100 Keith PresslerKeith Pressler, senior wealth management consultant, Taylor Patterson:

"There was much anticipation expected from Philip Hammond’s first Autumn Statement, however during his speech he indicated that he would look to keep policy changes limited. They are looking for fiscal discipline and investment to drive productivity.

"Even though slower growth is expected the labour numbers are expected to remain steady with an increase in workers over the next few years. The expected budget surplus by 2020 is now no longer going to happen, but will be brought down as soon as ‘practically possible’, expected to be within the next Parliament.

"Investment will be made available from additional borrowing and this will be used for infrastructure and innovation spending. There will be a £23bn National Productivity Investment fund available for research, development and innovation.

"To end the speech Philip Hammond advised that there would be no further Autumn Statements, this would be replaced by an Autumn Budget and a Spring Statement. This will allow significant announcements to be made only once a year, unless economic conditions dictated otherwise."


gavin-taylor-100Gavin Taylor, technical director, Mayes Accountants:

"For a budget, this was incredibly light on tax changes, although a few did appear which are worth considering. It was actually the chancellor’s last statement on moving the budget to the Autumn, which may sound like nothing to many business owners, that is a major help to them.

"There are two reasons for this, first it gives you a chance to plan for any upcoming changes with more than one to two weeks notice, secondly there is actually a chance that the changes may be finalised before they come into force allowing you to ask for and receive better advice.

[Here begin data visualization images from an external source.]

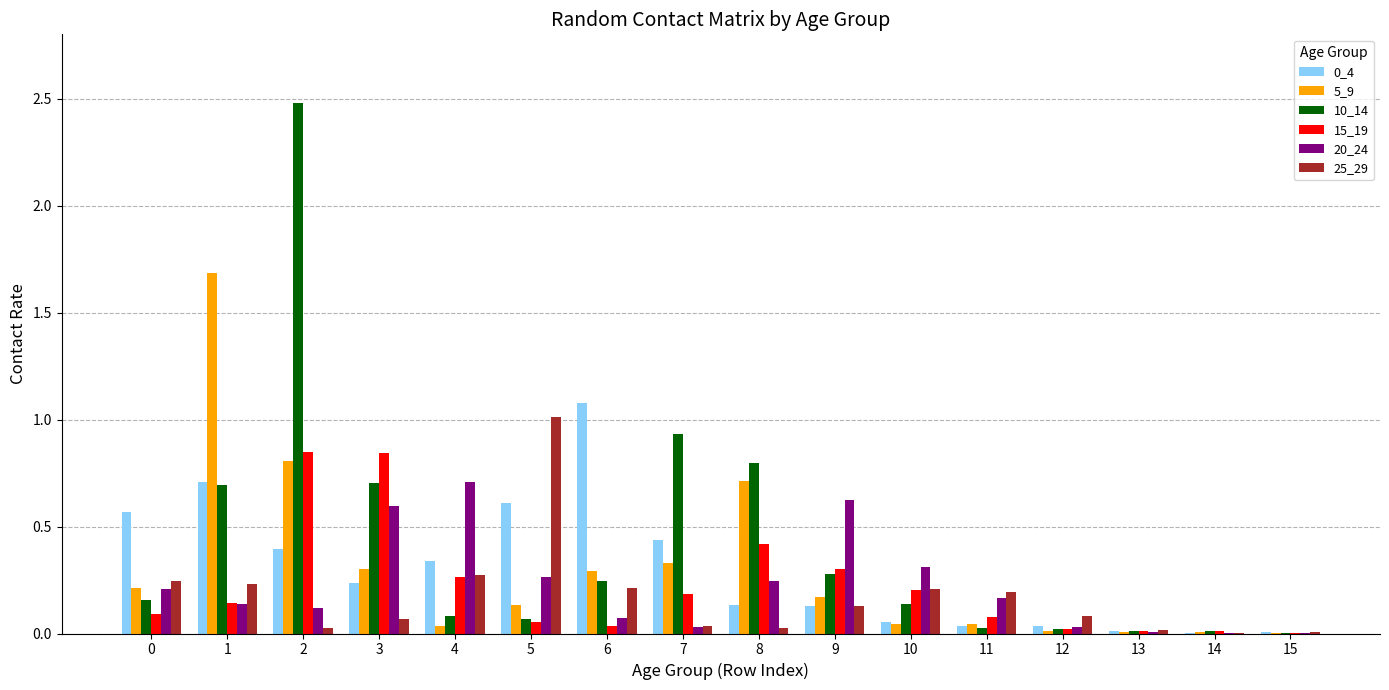

What is the maximum value shown in the chart?

2.5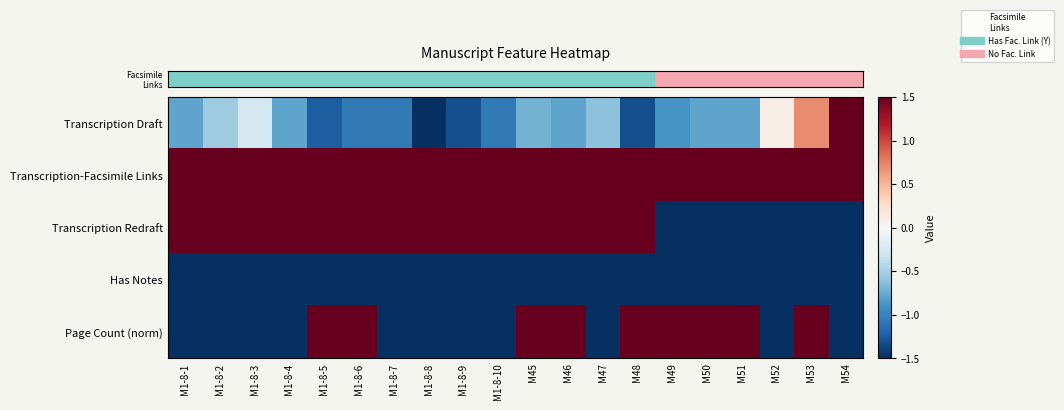

At which category is the sum across all series the highest?

M45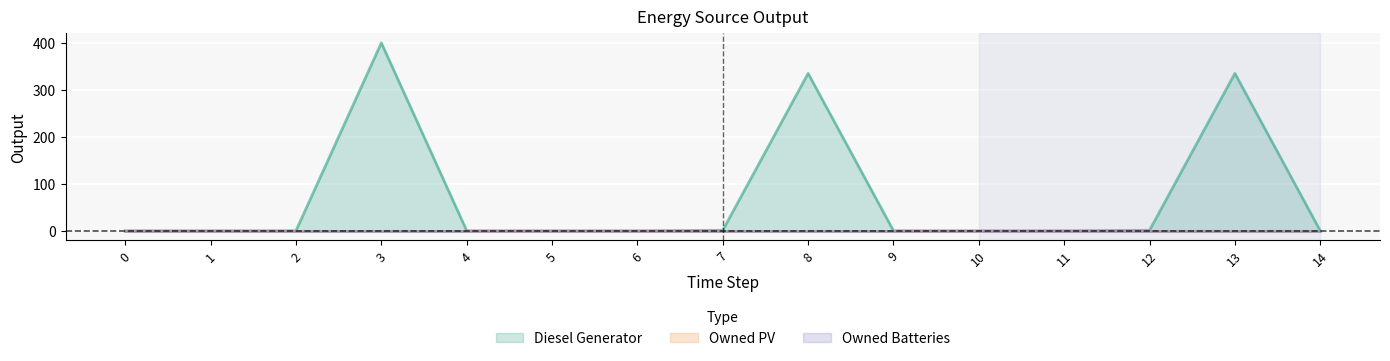

Reading left to right, extract all data points from this chart.

Diesel Generator: 0	0	0	400	0	0	0	1	335	0	0	0	1	335	0
Owned PV: 0	0	0	0	0	0	0	0	0	0	0	0	0	0	0
Owned Batteries: 0	0	0	0	0	0	0	0	0	0	0	0	0	0	0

"There has always been a gap in the past between rules coming into force and the rules actually being published in their final form. Historically the budget would be in March, the rules effective from April, but the actual tax law not finalised until June or July, three or four months after it came into force. Detail will slowly appear during this time, albeit subject to change until it is finally agreed. I would hope that moving the budget back to the Autumn will allow the government to finalise the changes before, not after, we are supposed to be applying them."


carolyn-fairbairn-100Carolyn Fairbairn, CBI Director-General

“The chancellor has prioritised a pragmatic down payment on future productivity growth. His emphasis on R&D, housing and local infrastructure will help businesses in all corners of the UK to invest with greater confidence for the long-term, during turbulent times. This will be warmly welcomed.

“These measures must now be translated into action. That means tarmac, tracks and telecoms being laid, and clear, deliverable timetables for major projects – only then will they act as a catalyst for investment, jobs and growth.

“Reducing the frequency of fiscal events along with the commitment to stick with the tax roadmap will provide stability for businesses. Importantly, the new fiscal rules provide the government with welcome flexibility, while remaining prudent, in uncertain times.

“The government is right to accept the independent Low Pay Commission recommendations, as firms want to see affordable rises in the minimum wage that protects the low paid and avoids damaging job prospects. “The chancellor should keep a watching brief on the challenges created by higher inflation and uncertainty weighing on near-term business investment.”